Suppose $f$ is a continuous real-valued function on Euclidean space $\bf{R}^n$ with the property that there is a positive number $c$ such that $|f(x)| \ge c \cdot ||x||$ for all $x \in \bf{R}^n$. Show that if $K$ is a compact set of real numbers, then its inverse image under $f$, $f^{-1}(K)$, also is compact.
I attempted to use the definition of sequential compactness to arrive at the result, but in my proof realized I never used the condition that $|f(x)| \ge c \cdot ||x||$. Is there an error in my proof? Or is this statement true in general for continuous functions?
Proof. Let $K \subset\bf{R}$ be compact and $f: \bf{R}^n \to \bf{R}$. Consider $\{x_n\} \subset f^{-1}(K)$. Then, by continuity of $f$, $\{x_n\}$ has a convergence subsequence with limit in $f^{-1}(K)$ iff $\{f(x_n)\}$ has a convergent subsequence with limit $y\in K$. By compactness of $K$, and hence sequential compactness of $K$, this is the case. $\square$
Suppose that $K$ is compact, it is closed, since $f$ is continuous, $f^{-1}(K)$ is also closed.
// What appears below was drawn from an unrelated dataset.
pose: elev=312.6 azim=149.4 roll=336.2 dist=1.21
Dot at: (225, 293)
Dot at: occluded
Since $K$ is compact, there exists $M>0$ such that for every $y\in K, |y|<M$. Let $x\in f^{-1}(K), M\geq |f(x)|\geq c\|x\|$ implies that $\|x\|\leq {M\over c}$ and $f^{-1}(K)$ is bounded and closed henceforth compact.
For your proof, you assert that $x_n\in f^{-1}(K)$ has a convergent subsequence by continuity of $f$, and this is not true.